The number of troops seems to keep growing rather rapidly, from 12,000 to 30,000 and counting. But whatever, it’s an extremely sad state of affairs for America – where a big slice of the national capital has to be cordoned off as if a war zone.
I don’t know how realistic and dangerous the threat from the crazier end of the pro-Trump crowd is, but they are not being indulged this time; not after 6 January … the state is in control this time.
Donald Trump made four fatal mistakes, in my view:
1. He downplayed the pandemic all year
2. He claimed a lost election was a rigged one
3. He discouraged supporters from using mail-in voting
4. He incited the storming of the US Capitol
You can argue whether all these things are “true”, but their truth doesn’t matter much – it is the perception in the popular mind and the mass media that matter most.
Anyway, in his dotage, sitting around one of his country clubs in a big leather chair, he can bore the pants off his guests about how he coulda been a contender …

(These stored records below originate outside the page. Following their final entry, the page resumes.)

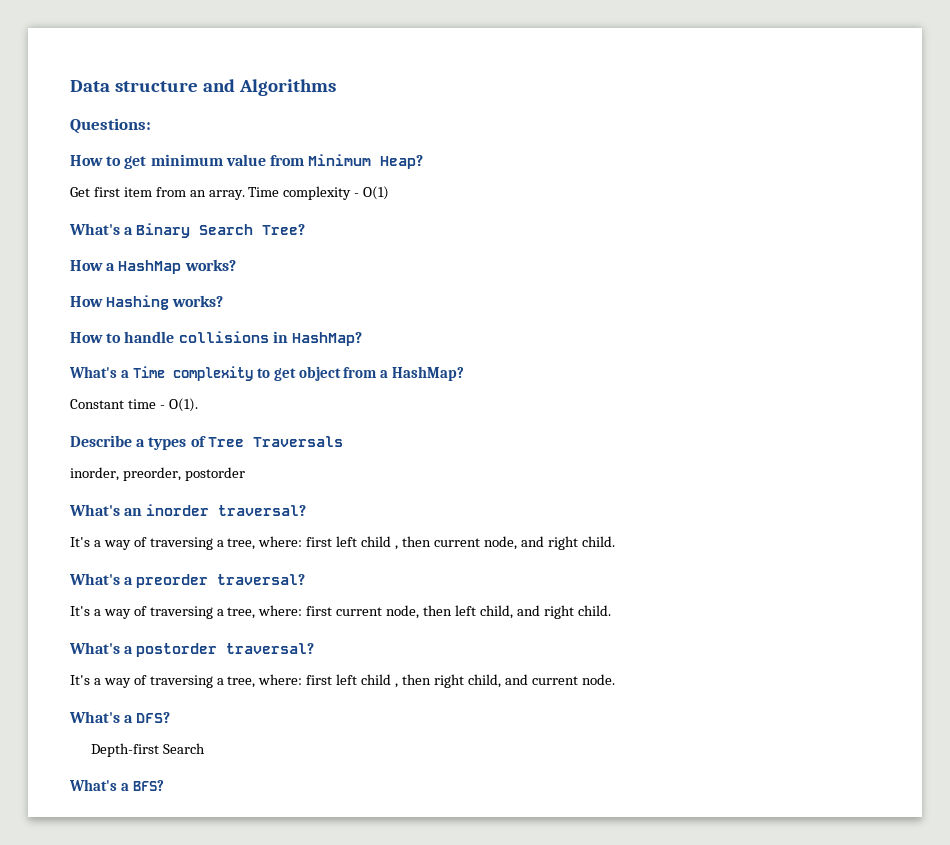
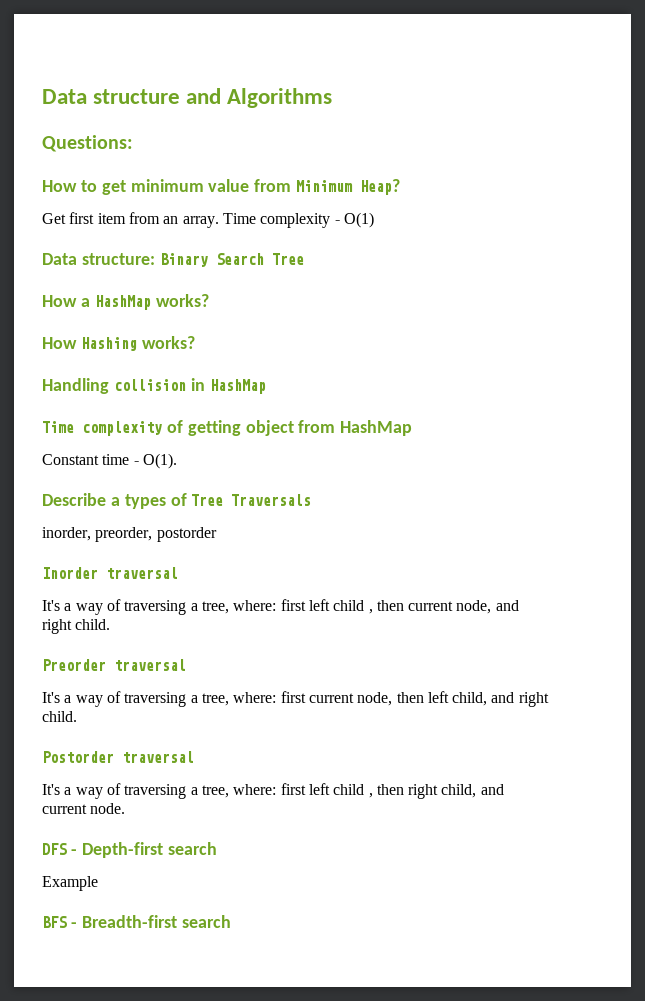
[69,223,134,235] What's a -> [42,253,155,265] Data structure:
[262,224,306,235] Tree? -> [271,253,304,265] Tree
[70,331,362,346] [69,366,465,381] How to handle collisions in HashMap? // What's a Time complexity to get object from a HashMap? -> [42,378,266,394] [42,420,413,436] Handling collision in HashMap // Time complexity of getting object from HashMap
[69,504,307,516] What's an inorder traversal? -> [42,567,178,579] Inorder traversal
[69,573,306,588] What's a preorder traversal? -> [42,659,186,671] Preorder traversal
[69,642,315,657] What's a postorder traversal? -> [42,751,194,763] Postorder traversal
[69,711,171,723] [91,743,206,757] [69,779,164,791] What's a DFS? // Depth-first Search // What's a BFS? -> [42,842,217,858] [42,876,98,891] [42,915,231,928] DFS - Depth-first search // Example // BFS - Breadth-first search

On the issue of where are the adoring Biden crowds, I think that can be explained too. Firstly the Dems take the pandemic seriously – and much more like sensible governments and public figures do in most other countries, and secondly, I think the Dems are on the right track – America doesn’t have an appetite for another president with crazy adoring crowds and mass rallies.
Perhaps the people want a period of dull, methodical, and a steady ship … after the experience of the Trump years.